ATLANTA — 50-year-old Tyrone Baldwin left Emory University Hospital last month with a new heart and title -- Emory's 1000th heart transplant patient.
Emory Healthcare became the first health care system in Georgia to reach the milestone.
"First thing I want to do -- I want to sleep in my own bed, have a nice dinner and go visit my grandmother, who is 90 years old," Baldwin said in the statement.
Baldwin was diagnosed with heart failure in 2014 when he was just 44 years old. He became a Left Ventricular Assist Device candidate, an implanted, battery-operated mechanical pump that helps the main pumping chamber pump blood to the rest of the body.
To be a candidate for a heart transplant, patients need to have a body mass index or BMI under 35 for the best long-term results of transplantation.
After a gastric sleeve weight loss surgery and three unviable hearts, Baldwin finally received a new heart in May and left the hospital three weeks later. Emory shared a video of Baldwin heading home after his recovery.
Associate professor of medicine in the Division of Cardiology at Emory's school of medicine said Baldwin's case is a success story, but that much work remains to bridge the health disparities gap.
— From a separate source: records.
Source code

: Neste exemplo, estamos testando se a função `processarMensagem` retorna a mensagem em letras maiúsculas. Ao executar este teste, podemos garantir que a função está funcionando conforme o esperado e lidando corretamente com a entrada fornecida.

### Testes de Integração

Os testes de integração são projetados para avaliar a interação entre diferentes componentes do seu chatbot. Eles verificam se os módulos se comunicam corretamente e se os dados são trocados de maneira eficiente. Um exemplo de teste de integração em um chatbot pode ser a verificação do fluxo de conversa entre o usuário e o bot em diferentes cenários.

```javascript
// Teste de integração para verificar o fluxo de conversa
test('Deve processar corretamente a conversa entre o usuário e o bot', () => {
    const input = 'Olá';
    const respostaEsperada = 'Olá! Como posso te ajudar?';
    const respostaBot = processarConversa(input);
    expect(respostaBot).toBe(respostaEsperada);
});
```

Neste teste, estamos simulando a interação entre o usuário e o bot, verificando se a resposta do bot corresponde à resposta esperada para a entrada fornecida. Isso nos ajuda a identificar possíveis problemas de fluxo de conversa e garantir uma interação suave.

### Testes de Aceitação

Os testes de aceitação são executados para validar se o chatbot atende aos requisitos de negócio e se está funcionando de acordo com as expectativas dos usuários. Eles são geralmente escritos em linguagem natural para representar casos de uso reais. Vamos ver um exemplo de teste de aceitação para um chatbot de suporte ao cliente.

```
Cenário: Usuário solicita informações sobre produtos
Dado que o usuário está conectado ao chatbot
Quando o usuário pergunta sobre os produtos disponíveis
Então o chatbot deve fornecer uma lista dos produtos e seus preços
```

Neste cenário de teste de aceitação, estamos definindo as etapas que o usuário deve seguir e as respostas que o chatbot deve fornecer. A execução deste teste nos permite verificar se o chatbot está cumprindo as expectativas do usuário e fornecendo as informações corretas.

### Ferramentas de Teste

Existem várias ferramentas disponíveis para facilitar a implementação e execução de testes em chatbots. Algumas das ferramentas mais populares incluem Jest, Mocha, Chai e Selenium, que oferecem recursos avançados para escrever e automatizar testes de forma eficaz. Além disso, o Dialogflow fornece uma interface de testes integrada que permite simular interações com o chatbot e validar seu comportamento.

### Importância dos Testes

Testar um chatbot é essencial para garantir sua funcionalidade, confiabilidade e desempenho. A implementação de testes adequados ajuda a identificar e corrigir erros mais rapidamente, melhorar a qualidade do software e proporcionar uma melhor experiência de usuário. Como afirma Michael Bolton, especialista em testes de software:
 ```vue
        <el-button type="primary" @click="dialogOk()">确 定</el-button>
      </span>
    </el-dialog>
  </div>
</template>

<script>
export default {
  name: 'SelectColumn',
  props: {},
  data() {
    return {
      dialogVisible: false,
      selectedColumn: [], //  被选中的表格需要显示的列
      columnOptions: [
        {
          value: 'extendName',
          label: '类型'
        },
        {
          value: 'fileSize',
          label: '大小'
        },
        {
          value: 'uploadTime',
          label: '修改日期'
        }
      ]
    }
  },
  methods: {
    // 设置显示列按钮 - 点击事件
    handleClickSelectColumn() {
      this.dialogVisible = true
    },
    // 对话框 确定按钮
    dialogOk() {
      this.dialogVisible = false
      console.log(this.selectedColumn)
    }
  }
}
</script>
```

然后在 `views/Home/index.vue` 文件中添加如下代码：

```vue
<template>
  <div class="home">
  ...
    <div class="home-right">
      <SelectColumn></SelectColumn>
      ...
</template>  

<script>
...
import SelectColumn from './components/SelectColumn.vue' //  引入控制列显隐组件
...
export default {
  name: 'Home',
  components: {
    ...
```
Gupta, the medical director of advanced heart failure and heart transplants at Emory Healthcare, said heart failure disproportionately impacts African Americans more than others in the U.S.
According to the press release, from July 2019 to June 2020, 72.3% of Emory heart transplants patients were African American.
Emory's last heart transplant milestone was in 2008, a process that took 23 years to complete. The additional 500 transplants happened in just 13 years.